The important takeaway from Samvat 2081 is India’s huge underperformance. Even though there are many reasons, including Trump tariffs, for this underperformance, the single major factor is the sharp decline in India’s earnings growth to 5 per cent in FY25 from average 24 per cent during the three years before, said VK Vijayakumar, Chief Investment Strategist at Geojit Investments.
"The major trend, going forward, will depend on how earnings growth pans out. The fiscal and monetary reforms implemented this year have started showing results. If this expectation materialises, the market will rally in Samvat 2082 compensating for the underperformance of Samvat 2081. In the short run the market may get a leg up from a possible India- US trade deal," says Vijayakumar.
The year went by tested investor patience, with India lagging global peers despite strong domestic fundamentals. However, the stage now appears set for an earnings-led recovery. Growth momentum remains intact, supported by structural reforms, the GST reforms, income tax relief, and an accommodative policy stance, said Amisha Vora, Chairperson and MD at PL Capital.
Valuations are reasonable, earnings downgrades have largely bottomed out, and domestic inflows continue to demonstrate remarkable strength even as foreign investors remain cautious. This creates a favorable setup for Indian equities to outperform in the new Samvat," she added.
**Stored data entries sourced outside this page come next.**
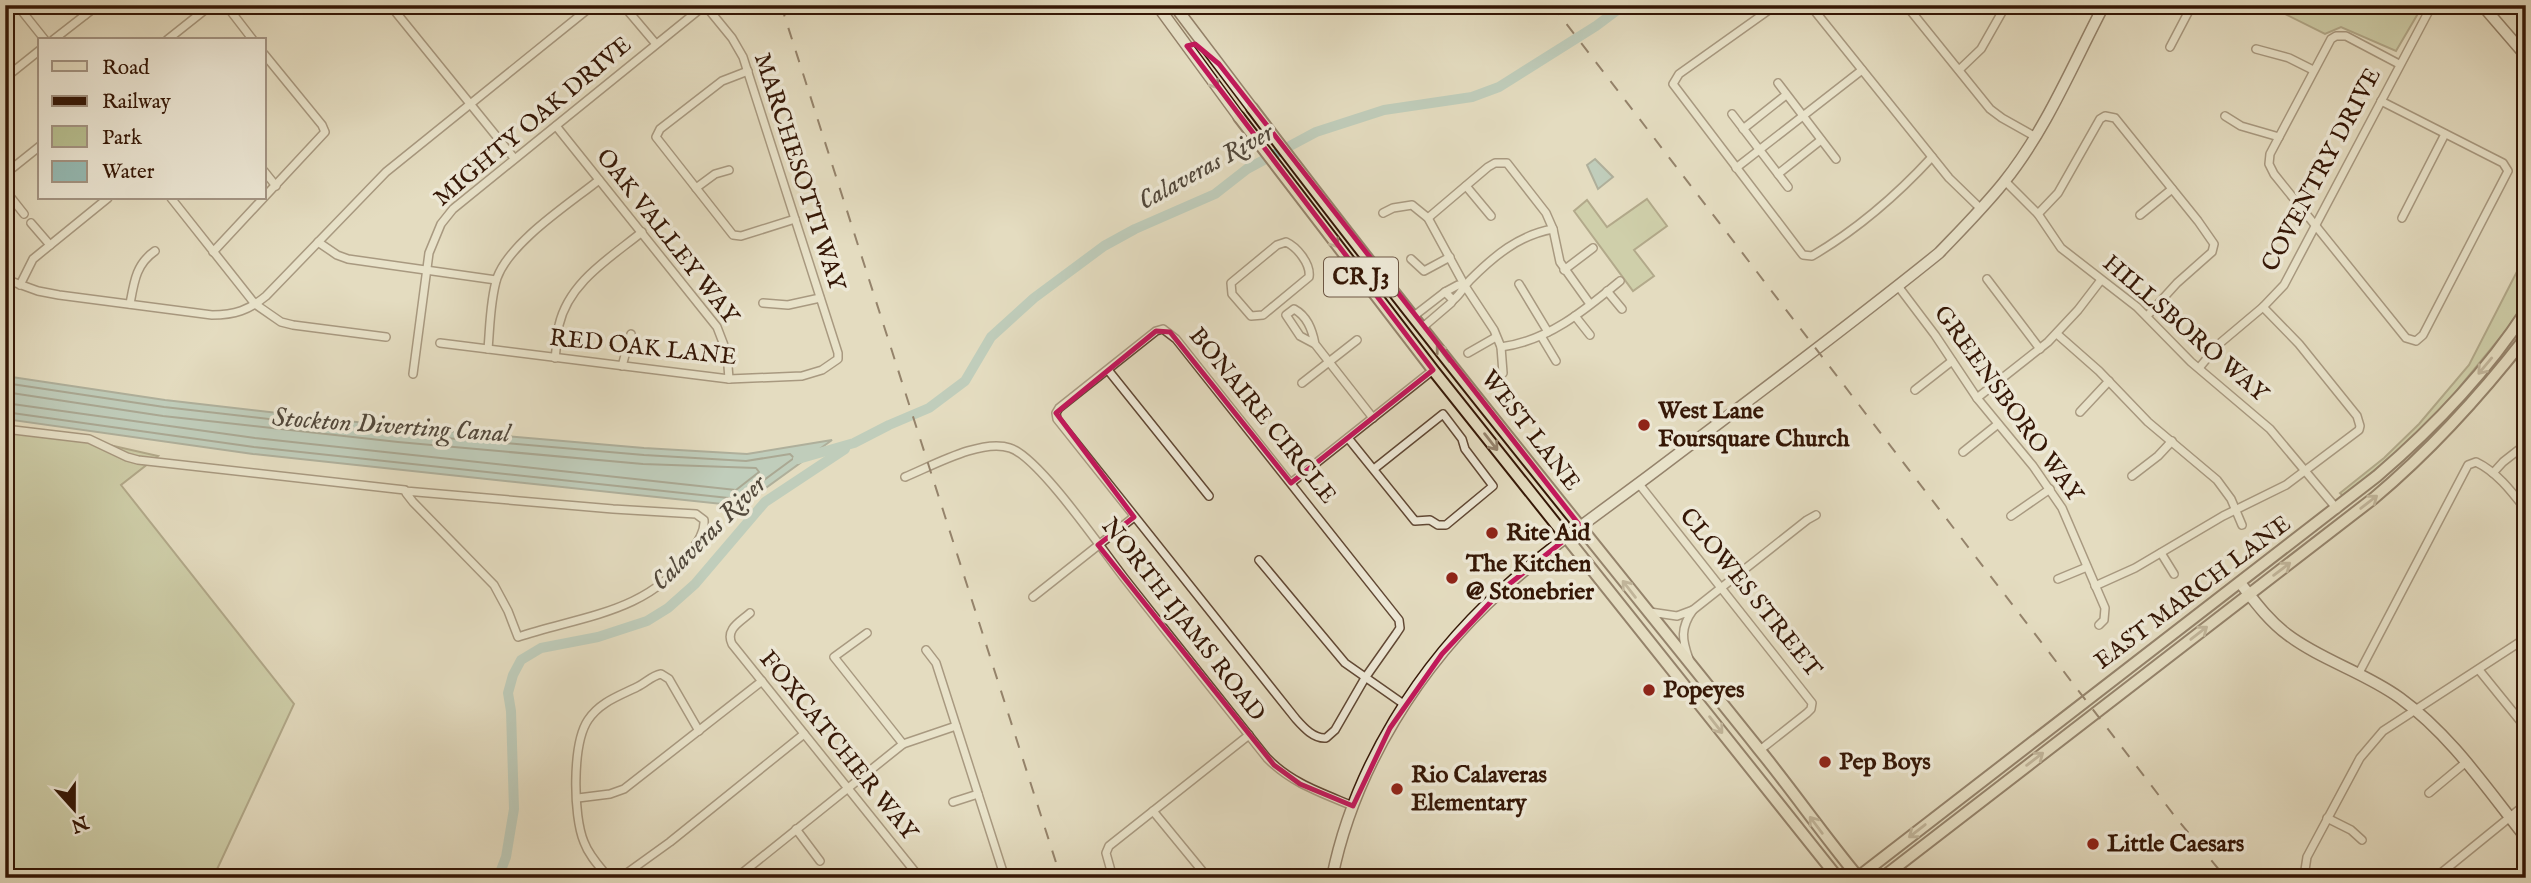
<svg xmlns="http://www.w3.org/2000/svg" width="2531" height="883" font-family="'IM FELL English',serif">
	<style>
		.green { fill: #b7bf90; stroke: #766b4b; stroke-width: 2 }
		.water { fill: #95bbb5; stroke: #6f796f; stroke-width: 2 }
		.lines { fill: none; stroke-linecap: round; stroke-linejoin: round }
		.shore { stroke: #65695e; stroke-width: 2 }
		.river { stroke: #95bbb5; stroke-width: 10 }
		.street-casing { stroke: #614834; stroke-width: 10 }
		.secondary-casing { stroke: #351706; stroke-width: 13 }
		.primary-casing { stroke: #351706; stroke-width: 14 }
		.street { stroke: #ede8d6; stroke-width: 7 }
		.secondary { stroke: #ede8d6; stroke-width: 10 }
		.primary { stroke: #e4dcc0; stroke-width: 10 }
		.rail { stroke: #351706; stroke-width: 2; stroke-dasharray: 12 12; stroke-linecap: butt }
		.oneway { stroke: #9a8a78 }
		.oneway2 { stroke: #95836c }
		.marked { fill: none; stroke: #c2185b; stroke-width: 5; stroke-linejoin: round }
		.poi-dot { fill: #8f2418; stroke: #ede8d6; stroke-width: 2.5 }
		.labels { text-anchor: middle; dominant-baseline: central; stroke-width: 7; stroke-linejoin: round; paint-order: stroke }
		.shield { fill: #ede8d6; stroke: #6c5644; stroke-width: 2 }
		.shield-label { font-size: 23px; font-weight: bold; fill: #351706 }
		.street-label { font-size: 24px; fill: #351706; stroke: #ede8d6 }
		.poi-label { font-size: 24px; font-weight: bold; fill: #351706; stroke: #ede8d6; text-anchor: start }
		.water-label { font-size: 26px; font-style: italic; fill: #52483b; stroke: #ede8d6 }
	</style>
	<rect width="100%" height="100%" fill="#e4dcc0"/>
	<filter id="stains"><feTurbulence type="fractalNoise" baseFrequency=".00286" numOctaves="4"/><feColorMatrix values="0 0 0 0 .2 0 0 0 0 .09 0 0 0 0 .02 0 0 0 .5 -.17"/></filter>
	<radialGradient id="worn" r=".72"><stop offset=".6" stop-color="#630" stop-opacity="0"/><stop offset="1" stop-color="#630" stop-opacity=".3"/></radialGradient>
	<g class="green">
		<path d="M2285 5H2423L2396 51 2341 27 2325 34 2279 11Z"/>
		<path d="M1647 199 1667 226 1634 250 1654 276 1633 291 1574 211 1587 200 1607 227Z"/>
		<path d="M2526 254V302L2504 333 2440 411 2408 443 2343 496 2340 493 2384 458 2419 424 2469 365Z"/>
		<path d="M5 430 96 442 158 456 121 485 294 704 213 878H30L5 876Z"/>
	</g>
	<g class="water">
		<path d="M1595 159 1613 177 1598 189 1587 165Z"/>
		<path d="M5 376 165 400 400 427 644 448 747 454 832 440 741 506 253 454 5 419Z"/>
	</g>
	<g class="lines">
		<g class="shore">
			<path d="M5 383 164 407 399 434 644 455 746 461 790 454 794 458 738 499 254 447 5 412"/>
			<path d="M5 392 163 416 398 442 643 464 756 468 759 472 736 490 255 438 5 403"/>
		</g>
		<g class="river">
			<path d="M798 459 854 443 889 425 929 408 965 381 991 337 1034 298 1104 246 1135 229 1215 194 1247 169 1316 132 1384 110 1472 97 1499 87 1596 26 1624 5"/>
			<path d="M498 878 506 857 514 809 511 711 508 693 513 675 521 660 541 648 598 637 647 621 668 608 695 584 765 502 845 449"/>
		</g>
		<g class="street-casing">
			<g id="street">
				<path d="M17 5 45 40"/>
				<path d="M77 5 85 15"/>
				<path d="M226 5 253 40"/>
				<path d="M390 5 514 158"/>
				<path d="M623 5 656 44"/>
				<path d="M1776 5 1679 74 1673 84 1803 255 1812 256C1858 229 1896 196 1932 157"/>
				<path d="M1810 5 1949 178 1981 209"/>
				<path d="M1906 5 1990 109 2002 118 2034 136"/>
				<path d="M2266 5H2271"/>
				<path d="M53 40 98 5"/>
				<path d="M167 40 211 5"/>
				<path d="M2170 47 2192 5"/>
				<path d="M2256 49 2289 58 2313 70"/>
				<path d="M1959 70 1981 49 2006 5"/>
				<path d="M748 71 722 81 660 129 656 137 733 235 741 236 795 219"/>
				<path d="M5 78 40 50"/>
				<path d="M1778 83 1836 159"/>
				<path d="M2381 101 2503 163 2508 171 2423 335 2416 341 2406 338 2274 174 2269 164 2270 154 2331 39 2336 36H2346L2399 64"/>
				<path d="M1732 114 1788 187"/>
				<path d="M2225 116 2241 126 2279 137"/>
				<path d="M556 126 717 327 727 353 729 379"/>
				<path d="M1743 129 1786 95"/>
				<path d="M1736 168 1862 70"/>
				<path d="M264 171 276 186"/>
				<path d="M5 174 40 146"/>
				<path d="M1778 174 1821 140"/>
				<path d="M2005 181 2038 214 2061 248 2137 307 2191 362 2270 429 2337 509"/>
				<path d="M1466 186 1491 216"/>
				<path d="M696 188 715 174 729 170"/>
				<path d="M5 190 24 214"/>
				<path d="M171 198 255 304 281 322 293 325 386 337"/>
				<path d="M1383 213 1393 208 1412 205 1428 218 1465 286 1494 330 1501 347 1503 373"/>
				<path d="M2038 214 2058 193 2100 119 2105 116 2115 118 2198 221 2214 244 2212 252 2177 283 2147 316"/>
				<path d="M2140 215 2172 189"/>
				<path d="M1428 218 1488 167 1495 163H1507L1546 213 1553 229 1560 262 1590 304"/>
				<path d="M2402 218 2445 134"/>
				<path d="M31 223 50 245"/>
				<path d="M318 242 337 255 348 259 496 280"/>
				<path d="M1286 242C1297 247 1311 264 1309 277L1263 315 1251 316 1232 294 1231 283 1277 245Z"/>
				<path d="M213 252 325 132 322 125 264 54"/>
				<path d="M1411 259 1424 271 1450 257"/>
				<path d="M1564 270 1593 248"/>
				<path d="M5 279 38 291 59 295 212 315C235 315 249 310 266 296L386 172 593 5"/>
				<path d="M1987 279 2040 349"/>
				<path d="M1519 284 1548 332"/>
				<path d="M20 285 33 259 108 198"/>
				<path d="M1898 286 1935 335 1977 398 2033 466 2062 508 2105 608 2104 620 2099 625"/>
				<path d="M1607 291 1622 309"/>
				<path d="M1445 292 1458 285 1465 286"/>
				<path d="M1453 300C1461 294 1463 287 1470 280 1494 256 1519 235 1553 229"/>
				<path d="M763 303 788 305 820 298"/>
				<path d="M130 304C134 282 136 264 155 251"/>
				<path d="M1414 316 1445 292 1453 300 1451 303 1423 327"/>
				<path d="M1575 316 1590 335"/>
				<path d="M1163 329 1176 339 1399 620 1400 628 1396 634 1365 678 1335 730 1326 738C1314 739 1304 728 1296 719L1057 419 1056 413 1059 408 1156 331Z"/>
				<path d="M2057 334 2099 371 2148 422 2217 480 2231 499 2242 525"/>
				<path d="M1541 336 1556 361"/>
				<path d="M1315 344C1312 329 1307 316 1294 309L1286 315 1300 336 1315 344 1373 418"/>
				<path d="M1501 347C1548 341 1585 310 1620 281"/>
				<path d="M488 349C490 327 490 300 497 278 510 242 569 204 599 180"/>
				<path d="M1468 353 1496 337"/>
				<path d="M555 358C557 347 556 335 559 325 569 282 610 258 642 232"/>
				<path d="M622 366 631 334"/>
				<path d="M2199 368 2219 344 2263 307 2284 285 2432 5"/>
				<path d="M1108 370 1209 496"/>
				<path d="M413 374 429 253 441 224 453 209 705 5 732 38 743 57 838 353V359L822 370 802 376 729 379 440 343"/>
				<path d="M1302 383 1357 340"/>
				<path d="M1915 390 1952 361"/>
				<path d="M1977 398 2048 342 2078 310 2101 280"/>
				<path d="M2080 412 2109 381"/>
				<path d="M5 429 89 439 127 457 138 460 405 490 406 493 413 502 494 585 508 611 518 637C580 616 649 613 689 554 696 544 705 533 704 520L696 514 613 509 405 491"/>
				<path d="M1348 438 1415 521 1430 520 1438 525H1446L1493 486 1465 449 1462 439 1443 414 1374 469"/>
				<path d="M1963 452 1998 424"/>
				<path d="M2493 473 2503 462 2526 444"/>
				<path d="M2132 476 2158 456 2172 441"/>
				<path d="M905 477C932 466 982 438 1010 448 1039 457 1103 551 1125 579 1172 639 1220 699 1267 758 1291 783 1322 793 1353 806"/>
				<path d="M1291 483 1433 370"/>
				<path d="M1639 484 1812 703 1811 709 1807 713 1760 750"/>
				<path d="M2011 516 2050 489"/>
				<path d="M2161 553 2174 574"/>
				<path d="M1259 560 1345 663 1405 705"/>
				<path d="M2058 579 2087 567"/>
				<path d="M2095 586 2135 568 2223 516 2286 485 2359 430 2360 426 2357 416 2299 344 2263 307"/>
				<path d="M1033 597 1134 517"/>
				<path d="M1693 610 1807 520 1816 515"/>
				<path d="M1650 612 1677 616 1693 610C1680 628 1682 640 1689 659"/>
				<path d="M750 613C740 622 725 629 732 644L920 878"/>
				<path d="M867 633 834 657 903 744"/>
				<path d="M926 650 936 663 1005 878"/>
				<path d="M2479 670 2526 728"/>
				<path d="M2359 673 2468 465 2476 462C2497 472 2512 492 2526 510"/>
				<path d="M2429 793 2465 763"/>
				<path d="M578 798 610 794 624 789 762 681"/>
				<path d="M953 802 978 794"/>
				<path d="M1153 811 1208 878"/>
				<path d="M2327 818 2351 830 2362 840"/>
				<path d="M796 829 820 861"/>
				<path d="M609 878C600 867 589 856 584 842 573 816 572 744 588 720 600 702 619 696 637 687 646 683 651 676 661 674L669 679 699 731"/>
				<path d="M620 878 670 842 804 734"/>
				<path d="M736 878 903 744 956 726"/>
				<path d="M1113 878 1106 853 1109 846 1249 735"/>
				<path d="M2311 878 2305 870 2307 857 2360 758 2383 731 2526 638"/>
				<path d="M2435 878 2526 804"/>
			</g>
		</g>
		<g class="secondary-casing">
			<g id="secondary">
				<path d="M1157 5 1239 117"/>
				<path d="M1174 5 1252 108"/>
				<path d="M2482 5 2526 56"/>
				<path d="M2241 584C2255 602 2269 621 2288 635 2321 660 2366 673 2400 698 2451 735 2487 789 2526 838"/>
				<path d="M1332 878C1354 768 1420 664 1502 590 1553 544 1611 505 1666 463 1757 394 1850 325 1939 253 1961 230 1984 207 2004 182 2046 130 2073 64 2104 5"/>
			</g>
		</g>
		<g class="primary-casing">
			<g id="primary">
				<path d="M1252 108C1416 325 1588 536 1758 748 1793 791 1824 836 1859 878"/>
				<path d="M1239 117 1433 370 1838 878"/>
				<path d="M1857 878 2377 476C2433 428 2485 374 2526 311"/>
				<path d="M1882 878 2374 498C2431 450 2480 396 2526 337"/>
			</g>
		</g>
		<use href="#street" class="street"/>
		<use href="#secondary" class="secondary"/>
		<use href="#primary" class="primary"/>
		<g class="rail">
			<path d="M781 5 1061 878"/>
			<path d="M1552 5 2177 819 2226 878"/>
		</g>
	</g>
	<defs><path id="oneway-shaft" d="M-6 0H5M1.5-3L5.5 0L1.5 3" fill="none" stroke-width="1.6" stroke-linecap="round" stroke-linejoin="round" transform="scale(1.75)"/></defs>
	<use class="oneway" href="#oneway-shaft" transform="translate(1212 80) rotate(54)"/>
	<g class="oneway2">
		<use href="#oneway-shaft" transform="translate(1332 239) rotate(53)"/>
		<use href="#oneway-shaft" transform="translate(1443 353) rotate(-127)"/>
		<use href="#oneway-shaft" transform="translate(2485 366) rotate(130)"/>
		<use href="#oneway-shaft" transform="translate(1491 442) rotate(52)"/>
		<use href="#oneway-shaft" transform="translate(2369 502) rotate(-38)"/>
		<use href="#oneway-shaft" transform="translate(2282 569) rotate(-37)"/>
		<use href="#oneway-shaft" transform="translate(1629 589) rotate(-128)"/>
		<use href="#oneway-shaft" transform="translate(2199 633) rotate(-38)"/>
		<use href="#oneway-shaft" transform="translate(1716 725) rotate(52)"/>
		<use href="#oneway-shaft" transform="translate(2035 759) rotate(-37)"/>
		<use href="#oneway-shaft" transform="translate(1816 825) rotate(-127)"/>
		<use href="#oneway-shaft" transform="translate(1917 831) rotate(142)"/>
	</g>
	<path d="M0 0H2531V883H0ZM1195 44 1219 64 1581 527 1503 589 1442 654 1390 728 1353 806 1300 784 1274 765 1098 545 1134 517 1056 413 1156 331 1170 332 1291 483 1433 370 1187 46Z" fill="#e4dcc0" fill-opacity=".55" fill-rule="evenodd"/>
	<path class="marked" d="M1195 44 1219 64 1581 527 1503 589 1442 654 1390 728 1353 806 1300 784 1274 765 1098 545 1134 517 1056 413 1156 331 1170 332 1291 483 1433 370 1187 46Z"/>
	<g class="poi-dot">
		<circle cx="1644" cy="425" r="7"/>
		<circle cx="1492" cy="533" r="7"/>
		<circle cx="1452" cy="578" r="7"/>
		<circle cx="1649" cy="690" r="7"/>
		<circle cx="1825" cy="762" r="7"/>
		<circle cx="1397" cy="789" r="7"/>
		<circle cx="2093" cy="844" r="7"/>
	</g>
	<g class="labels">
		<rect class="shield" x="1324" y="257.5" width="74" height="39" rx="5"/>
		<g class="shield-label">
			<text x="1361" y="277">CR J3</text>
		</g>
		<g class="street-label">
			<text transform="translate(533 122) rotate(-40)">MIGHTY OAK DRIVE</text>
			<text transform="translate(2322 170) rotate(-62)">COVENTRY DRIVE</text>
			<text transform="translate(799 172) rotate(72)">MARCHESOTTI WAY</text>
			<text transform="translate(667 237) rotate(52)">OAK VALLEY WAY</text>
			<text transform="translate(2185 329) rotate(41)">HILLSBORO WAY</text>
			<text transform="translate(643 348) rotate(6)">RED OAK LANE</text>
			<text transform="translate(2008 404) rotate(54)">GREENSBORO WAY</text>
			<text transform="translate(1262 416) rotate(51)">BONAIRE CIRCLE</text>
			<text transform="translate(1530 431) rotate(52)">WEST LANE</text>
			<text transform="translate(1750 593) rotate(51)">CLOWES STREET</text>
			<text transform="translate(2193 593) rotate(-37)">EAST MARCH LANE</text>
			<text transform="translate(1183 620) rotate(52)">NORTH IJAMS ROAD</text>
			<text transform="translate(838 746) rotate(51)">FOXCATCHER WAY</text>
		</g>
		<g class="poi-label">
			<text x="1658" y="411">West Lane<tspan x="1658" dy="28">Foursquare Church</tspan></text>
			<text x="1506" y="533">Rite Aid</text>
			<text x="1466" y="564">The Kitchen<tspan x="1466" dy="28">@ Stonebrier</tspan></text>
			<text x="1663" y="690">Popeyes</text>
			<text x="1839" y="762">Pep Boys</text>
			<text x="1411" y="775">Rio Calaveras<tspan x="1411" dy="28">Elementary</tspan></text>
			<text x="2107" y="844">Little Caesars</text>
		</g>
		<g class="water-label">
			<text transform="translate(1206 167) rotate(-29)">Calaveras River</text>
			<text transform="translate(391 426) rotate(4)">Stockton Diverting Canal</text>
			<text transform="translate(709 533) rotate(-45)">Calaveras River</text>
		</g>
	</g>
	<rect width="2531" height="883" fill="none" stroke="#e4dcc0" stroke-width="28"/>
	<rect x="7" y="7" width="2517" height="869" fill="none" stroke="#351706" stroke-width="3.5"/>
	<rect x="14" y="14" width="2503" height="855" fill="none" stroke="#351706" stroke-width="2"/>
	<rect x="38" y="38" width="228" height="161" fill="#ede8d6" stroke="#a39483" stroke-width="2"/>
	<rect x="52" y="61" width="35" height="10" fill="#e4dcc0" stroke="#a39483" stroke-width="2"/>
	<text x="102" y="74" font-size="21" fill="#351706">Road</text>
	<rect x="52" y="96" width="35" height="10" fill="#351706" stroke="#a39483" stroke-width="2"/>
	<text x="102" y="108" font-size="21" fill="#351706">Railway</text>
	<rect x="52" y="126" width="35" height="21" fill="#b7bf90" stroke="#a39483" stroke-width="2"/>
	<text x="102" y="144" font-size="21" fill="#351706">Park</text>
	<rect x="52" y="161" width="35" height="21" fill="#95bbb5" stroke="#a39483" stroke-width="2"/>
	<text x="102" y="178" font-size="21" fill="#351706">Water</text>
	<g transform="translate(74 809) rotate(159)" stroke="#ede8d6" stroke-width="5" paint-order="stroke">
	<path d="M0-5L12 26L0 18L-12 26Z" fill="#351706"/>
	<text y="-10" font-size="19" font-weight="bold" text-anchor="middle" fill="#351706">N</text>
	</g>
	<rect width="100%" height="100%" filter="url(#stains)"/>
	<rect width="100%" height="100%" fill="url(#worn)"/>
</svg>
Despite global challenges like trade concerns and slowing growth, India remains a macro-stable, liquidity-rich, and policy-backed economy. The year ahead presents investors with a chance to participate in India’s next phase of compounding, fueled by a rebound in corporate earnings and broad-based economic growth.
"As we look ahead to Samvat 2082, the year will be marked by strong earnings growth across selective sectors like auto & auto ancillaries, PSU bank, NFBCs," said Prashanth Tapse, Senior VP (Research) at Mehta Equities "We expect the market leaders in these sectors to emerge as the top winners, driven by earnings visibility, structural tailwinds and favorable policy support."
The Indian equity markets are well-positioned to deliver stronger returns, supported by several key tailwinds like a substantial Rs 12 lakh crore tax-free budgetary push, coupled with the anticipated GST 2.0 reforms, is expected to revive consumption and accelerate corporate earnings growth particularly the double-digit growth that has been missing over the past 2–3 quarters, Tapse adds.
While the near-to-medium term trend for domestic equity markets could be volatile, given global economic uncertainty, geo-political tensions and the pending outcome of the US-India tariff settlement, select PSU counters to maintain optimism through Samvat 2082, said Navjeet Sobti, Promoter at Almondz Global Securities.
"We expect PSU banking stocks to stay in limelight in hopes of strong demand for loans. While FII flows in domestic equities have been extremely volatile over the past few months, any positive outcome to the US-India trade deal and likely uptick in corporate earnings should revive overseas investors' interest in local equities," he adds.